[PROBLEM TO SOLVE] Line by line, set down the records exactly as they appear below.

Records contained in a dataset:
*** Block opens ***

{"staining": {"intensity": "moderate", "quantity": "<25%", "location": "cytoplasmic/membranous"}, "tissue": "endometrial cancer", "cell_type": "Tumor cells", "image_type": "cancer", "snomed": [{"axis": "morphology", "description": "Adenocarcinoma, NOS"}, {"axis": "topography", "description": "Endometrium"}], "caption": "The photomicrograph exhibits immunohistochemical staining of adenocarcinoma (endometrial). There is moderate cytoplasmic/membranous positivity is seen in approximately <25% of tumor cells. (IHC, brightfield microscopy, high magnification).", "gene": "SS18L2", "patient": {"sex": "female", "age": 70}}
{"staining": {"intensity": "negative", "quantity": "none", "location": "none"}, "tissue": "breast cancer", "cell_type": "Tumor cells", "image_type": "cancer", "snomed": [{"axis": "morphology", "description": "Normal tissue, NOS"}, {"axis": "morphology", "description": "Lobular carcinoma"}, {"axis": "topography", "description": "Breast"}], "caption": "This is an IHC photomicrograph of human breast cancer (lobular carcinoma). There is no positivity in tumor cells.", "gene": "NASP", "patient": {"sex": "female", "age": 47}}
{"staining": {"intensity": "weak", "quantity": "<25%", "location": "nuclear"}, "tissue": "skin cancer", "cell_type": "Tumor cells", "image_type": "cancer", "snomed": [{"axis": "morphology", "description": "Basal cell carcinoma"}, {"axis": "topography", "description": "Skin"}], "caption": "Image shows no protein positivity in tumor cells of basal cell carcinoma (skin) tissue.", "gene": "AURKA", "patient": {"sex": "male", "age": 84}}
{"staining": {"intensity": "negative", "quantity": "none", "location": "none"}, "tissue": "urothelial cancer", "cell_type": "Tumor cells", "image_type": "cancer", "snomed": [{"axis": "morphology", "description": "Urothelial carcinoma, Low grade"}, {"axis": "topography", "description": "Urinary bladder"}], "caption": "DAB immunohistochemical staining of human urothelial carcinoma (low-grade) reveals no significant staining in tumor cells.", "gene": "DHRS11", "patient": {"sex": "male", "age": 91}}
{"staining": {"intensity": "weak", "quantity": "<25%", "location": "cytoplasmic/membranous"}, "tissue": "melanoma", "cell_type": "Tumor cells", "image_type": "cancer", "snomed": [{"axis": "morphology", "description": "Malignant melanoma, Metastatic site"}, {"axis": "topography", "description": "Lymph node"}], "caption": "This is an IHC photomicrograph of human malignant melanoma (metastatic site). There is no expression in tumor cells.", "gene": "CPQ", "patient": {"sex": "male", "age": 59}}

*** Block closes ***

[RESULT BELOW]
{"staining": {"intensity": "moderate", "quantity": "<25%", "location": "cytoplasmic/membranous"}, "tissue": "endometrial cancer", "cell_type": "Tumor cells", "image_type": "cancer", "snomed": [{"axis": "morphology", "description": "Adenocarcinoma, NOS"}, {"axis": "topography", "description": "Endometrium"}], "caption": "The photomicrograph exhibits immunohistochemical staining of adenocarcinoma (endometrial). There is moderate cytoplasmic/membranous positivity is seen in approximately <25% of tumor cells. (IHC, brightfield microscopy, high magnification).", "gene": "SS18L2", "patient": {"sex": "female", "age": 70}}
{"staining": {"intensity": "negative", "quantity": "none", "location": "none"}, "tissue": "breast cancer", "cell_type": "Tumor cells", "image_type": "cancer", "snomed": [{"axis": "morphology", "description": "Normal tissue, NOS"}, {"axis": "morphology", "description": "Lobular carcinoma"}, {"axis": "topography", "description": "Breast"}], "caption": "This is an IHC photomicrograph of human breast cancer (lobular carcinoma). There is no positivity in tumor cells.", "gene": "NASP", "patient": {"sex": "female", "age": 47}}
{"staining": {"intensity": "weak", "quantity": "<25%", "location": "nuclear"}, "tissue": "skin cancer", "cell_type": "Tumor cells", "image_type": "cancer", "snomed": [{"axis": "morphology", "description": "Basal cell carcinoma"}, {"axis": "topography", "description": "Skin"}], "caption": "Image shows no protein positivity in tumor cells of basal cell carcinoma (skin) tissue.", "gene": "AURKA", "patient": {"sex": "male", "age": 84}}
{"staining": {"intensity": "negative", "quantity": "none", "location": "none"}, "tissue": "urothelial cancer", "cell_type": "Tumor cells", "image_type": "cancer", "snomed": [{"axis": "morphology", "description": "Urothelial carcinoma, Low grade"}, {"axis": "topography", "description": "Urinary bladder"}], "caption": "DAB immunohistochemical staining of human urothelial carcinoma (low-grade) reveals no significant staining in tumor cells.", "gene": "DHRS11", "patient": {"sex": "male", "age": 91}}
{"staining": {"intensity": "weak", "quantity": "<25%", "location": "cytoplasmic/membranous"}, "tissue": "melanoma", "cell_type": "Tumor cells", "image_type": "cancer", "snomed": [{"axis": "morphology", "description": "Malignant melanoma, Metastatic site"}, {"axis": "topography", "description": "Lymph node"}], "caption": "This is an IHC photomicrograph of human malignant melanoma (metastatic site). There is no expression in tumor cells.", "gene": "CPQ", "patient": {"sex": "male", "age": 59}}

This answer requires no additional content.